Se a busca pela educação permanente deve acontecer de maneira voluntária e proativa vale lembrar que ela não precisa se dá individualmente, já que a interação entre diversos grupos sociais  é um modo comprovadamente eficiente de aprimorar o conhecimento. “Sempre gostei muito de conviver com as pessoas, de me cercar de gente para ouvi-las. Por isso me graduei em Jornalismo primeiro e recentemente escolhi cursar uma segunda graduação em Psicologia. Queria voltar para o ambiente de sala de aula, para esse aprendizado intergeracional que vem sendo tão rico e prazeroso”, vibra a jornalista e hoje estudante de Psicologia na Unifor, Neila Fontenele, que aos 52 anos também festeja a façanha de estar conciliando formação superior com uma pós-graduação a distância em Psicanálise. 

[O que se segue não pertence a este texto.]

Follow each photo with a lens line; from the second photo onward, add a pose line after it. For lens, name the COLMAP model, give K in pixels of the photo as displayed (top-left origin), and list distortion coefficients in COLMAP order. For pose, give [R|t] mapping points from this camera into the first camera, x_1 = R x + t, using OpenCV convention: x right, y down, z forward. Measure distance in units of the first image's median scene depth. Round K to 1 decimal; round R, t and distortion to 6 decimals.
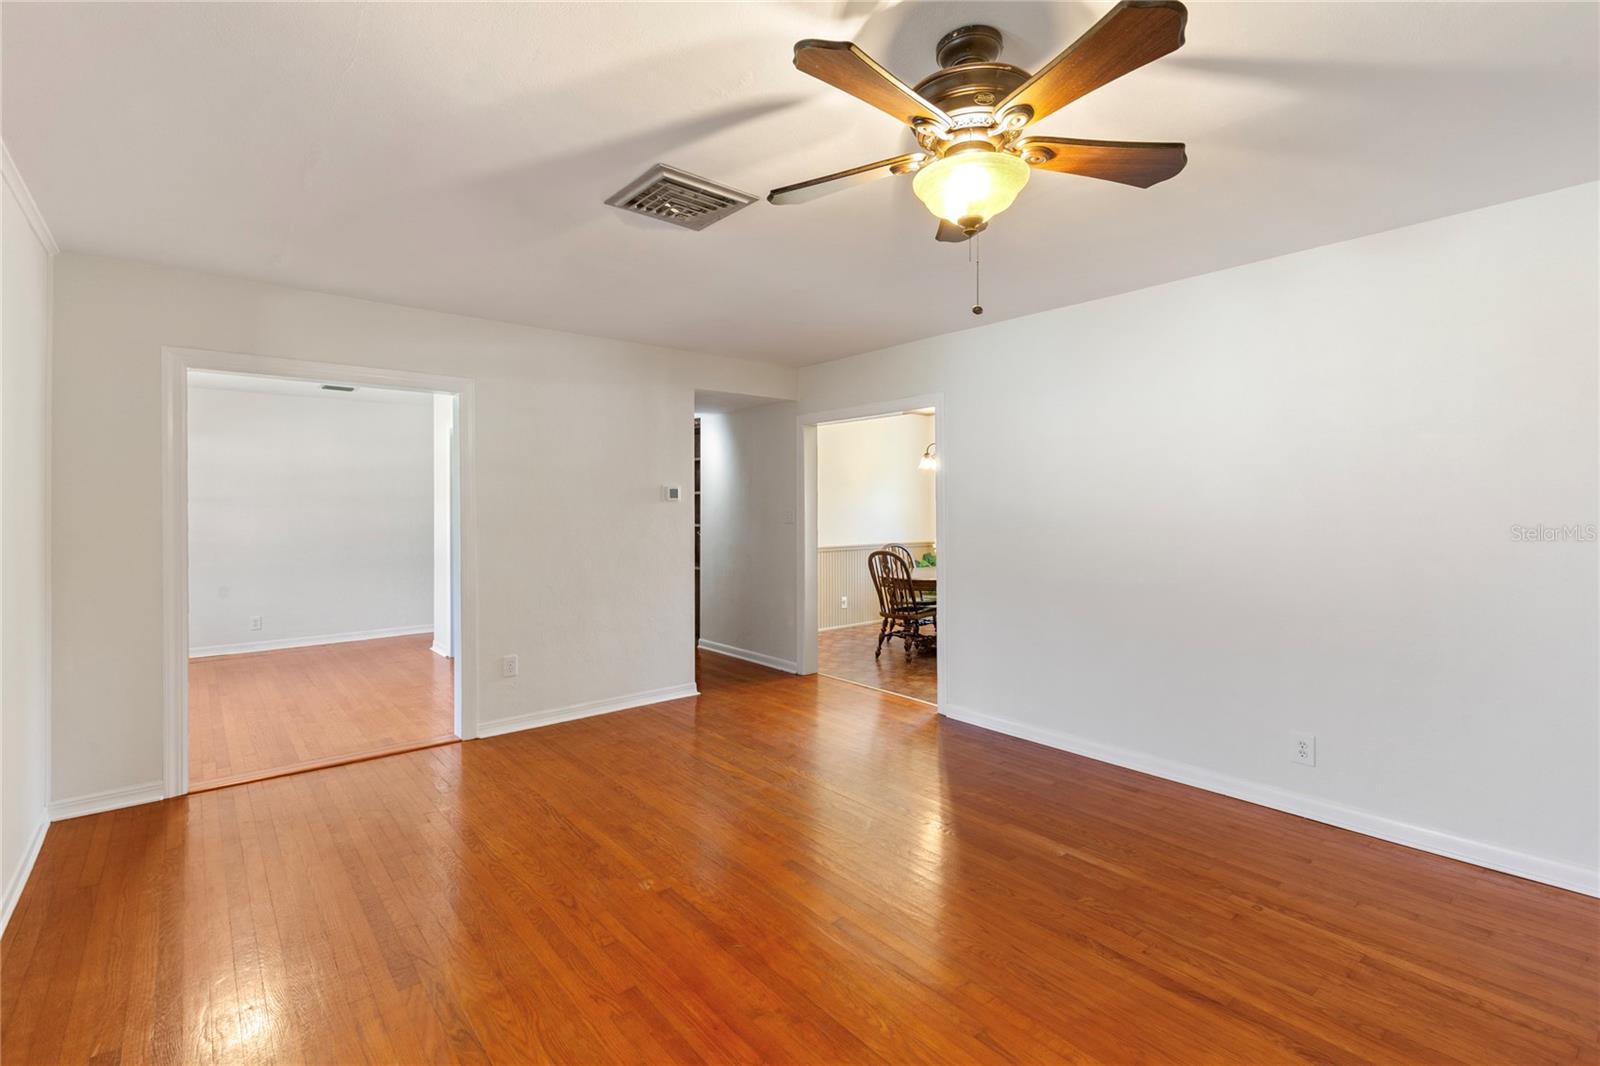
lens RADIAL K [[733.6, 0, 806.7], [0, 733.6, 509.2], [0, 0, 1]] dist [-0.000252, -0.000247]
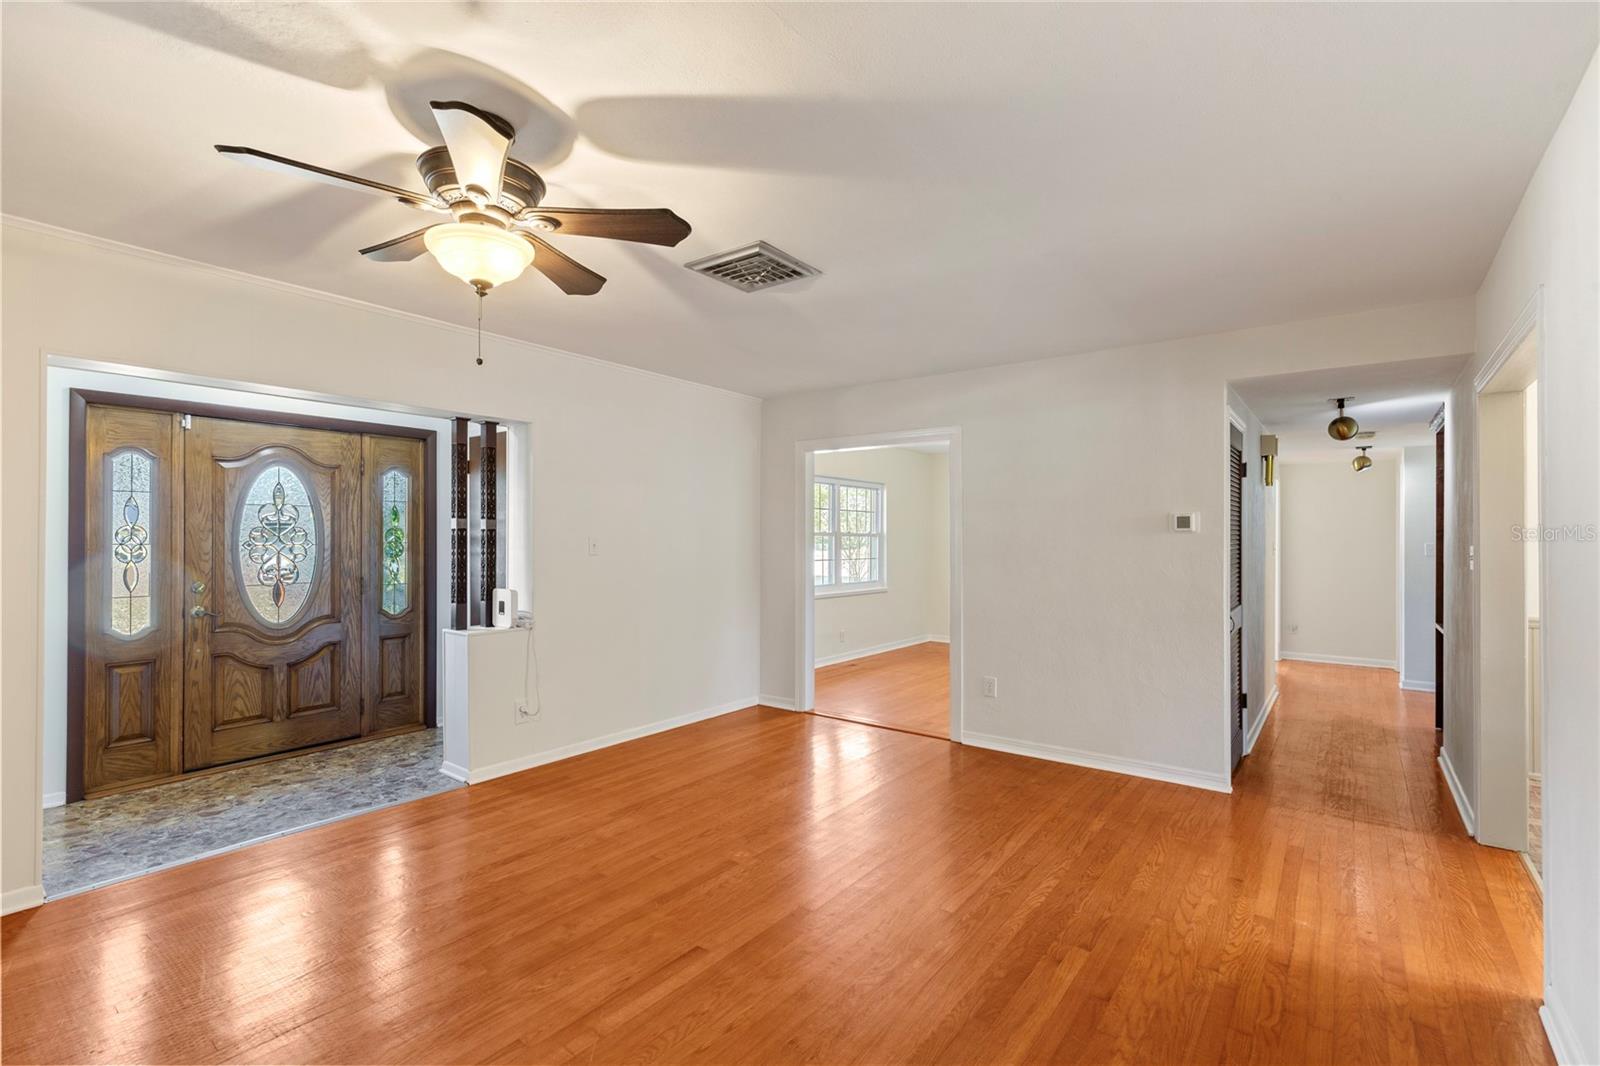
lens RADIAL K [[724.8, 0, 793.1], [0, 724.8, 534.3], [0, 0, 1]] dist [0.000892, -0.000019]
pose [[0.206780, -0.000198, -0.978387, 0.822664], [-0.008972, 0.999958, -0.002099, -0.005151], [0.978346, 0.009212, 0.206770, 0.721222]]
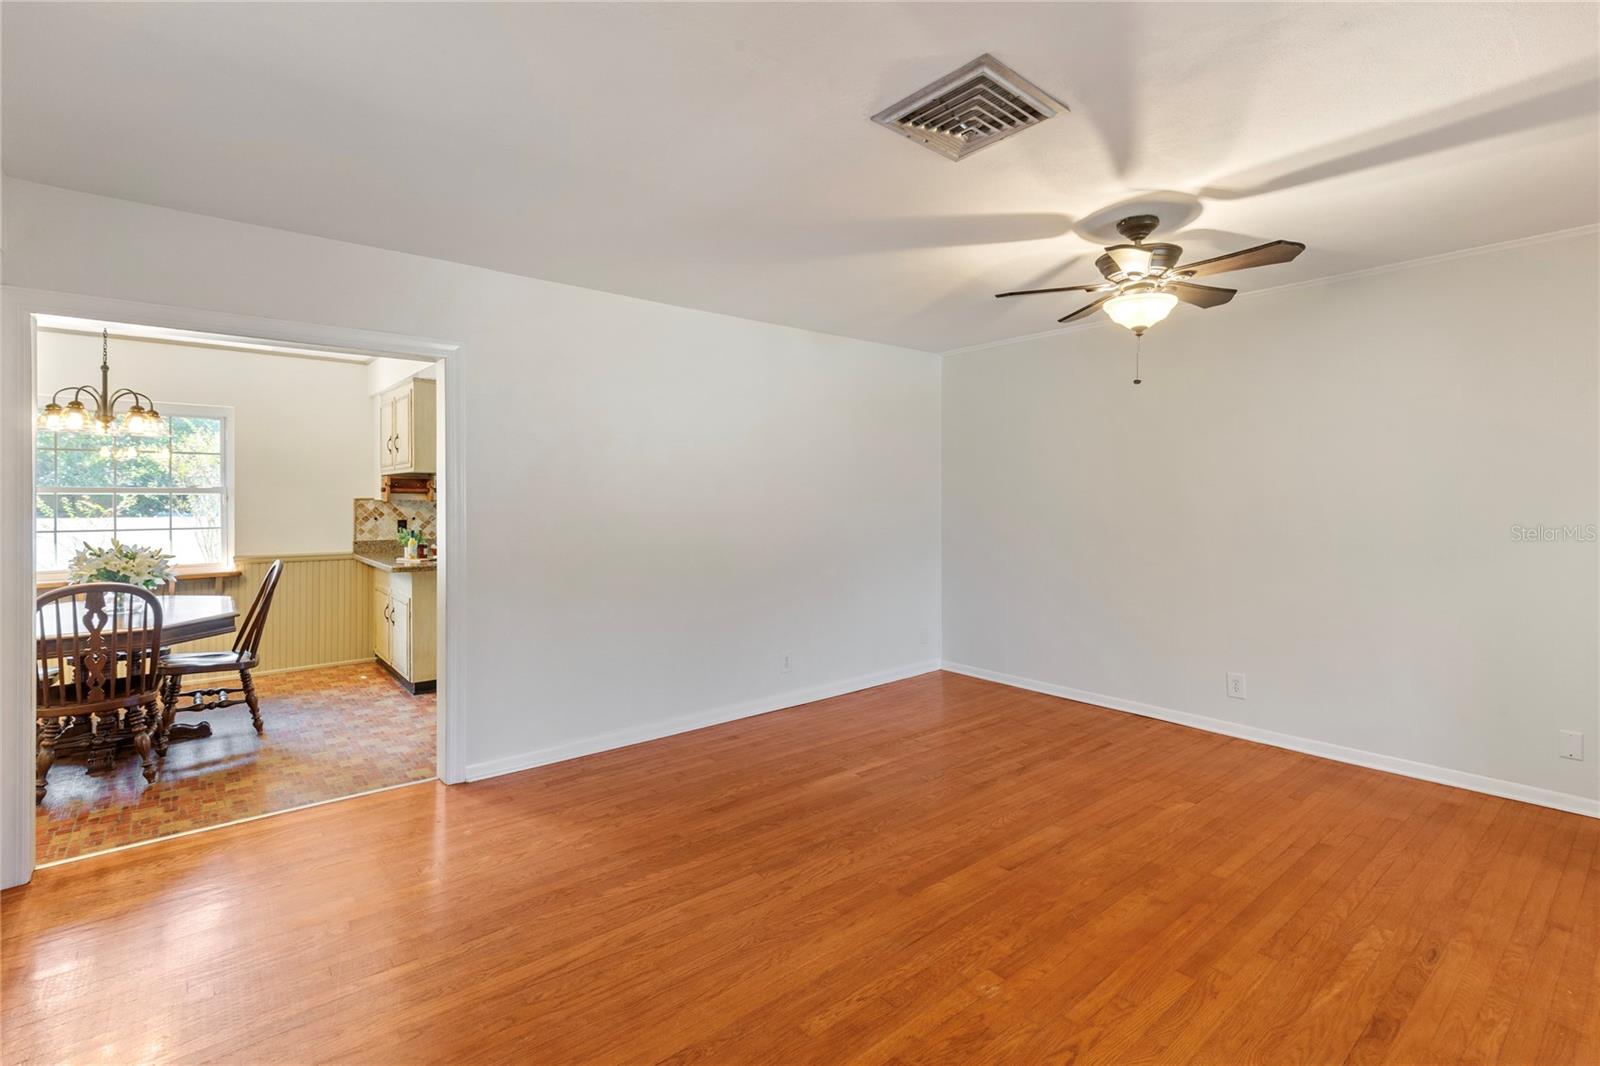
lens RADIAL K [[724.6, 0, 797.8], [0, 724.6, 499.7], [0, 0, 1]] dist [0.001322, -0.000007]
pose [[0.011646, 0.000477, 0.999932, -0.845952], [0.005710, 0.999984, -0.000543, -0.000708], [-0.999916, 0.005716, 0.011643, 1.028046]]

“Não é fácil fazer valer a vontade do saber quando se tem pouco tempo para os estudos e muitas horas de trabalho ao dia. Mas me desafiei a ter outra profissão, além do jornalismo, área em que atuo há 30 anos” - Neila Fontenele, jornalista e estudante do curso de Psicologia da Unifor. 

Para ela, o aprendizado por meio da convivência e troca em sala de aula, mais do que utilitário ou necessário para fins laborais, tem servido para aprender a ser. “Claro que aprender coisas novas repercute positivamente no meu trabalho como jornalista, já que o jornalismo também é escuta e interpretação do mundo, assim como a psicologia. Fiz muitos cursos livres na área da economia desde que me especializei como jornalista do segmento econômico. E todos eles enriqueceram muito minha prática jornalística. Mas o desejo de continuar estudando por toda a vida e escolher justamente a psicologia como guia tem a ver com a minha constituição enquanto sujeito, ou melhor, com a autonomia que o pensamento crítico nos confere para que moldemos nossa própria aventura humana na Terra”, assegura Neila, sublinhando a palavra “desejo” e evocando Lacan.

Indagar sobre o próprio potencial também tem sido razão para a aposta renovada no estilo de vida de uma lifelong learners. “Depois de ter sido aluna-ouvinte do mestrado em Comunicação na UFRJ, fui fazer curso de roteirista de cinema, MBA em Marketing e uma especialização em Economia que não consegui concluir porque fui mãe. Tudo isso foi conhecimento adquirido e aplicado, mas queria mais: uma outra carreira profissional. Até que cheguei na Psicologia e me reencontrei como uma pessoa da linguagem, que através da palavra busca o entendimento do que é demasiado humano. Não sei o que vou fazer com isso, apesar do interesse em clinicar. Só sei que esse é o meu lugar no mundo”, aferra. 

Entre saberes e fazeres dinâmicos e sempre em construção, Neila critica a forma como o mercado, em geral competitivo, teatraliza demandas, exigências e critérios. “Empatia, liderança, equilíbrio emocional, tudo isso está hoje no radar dos recursos humanos das empresas na hora de uma seleção de emprego. Mas essas habilidades comportamentais ou competências socioemocionais têm sido padronizadas e espetacularizadas, ou seja, há um enquadramento daquilo que é da ordem do sensível e isso me incomoda porque essa formatação do trabalho me parece adoecedora. As pessoas vão sofrendo pressão para se adaptar aos padrões em voga e daí vêm os sintomas de estresse, depressão, pânico...Prefiro pensar que saber é sabor, é gosto por viver, por entender as pessoas, matéria reflexiva que pode servir para um trabalho subjetivo de melhorar o mundo”, finaliza.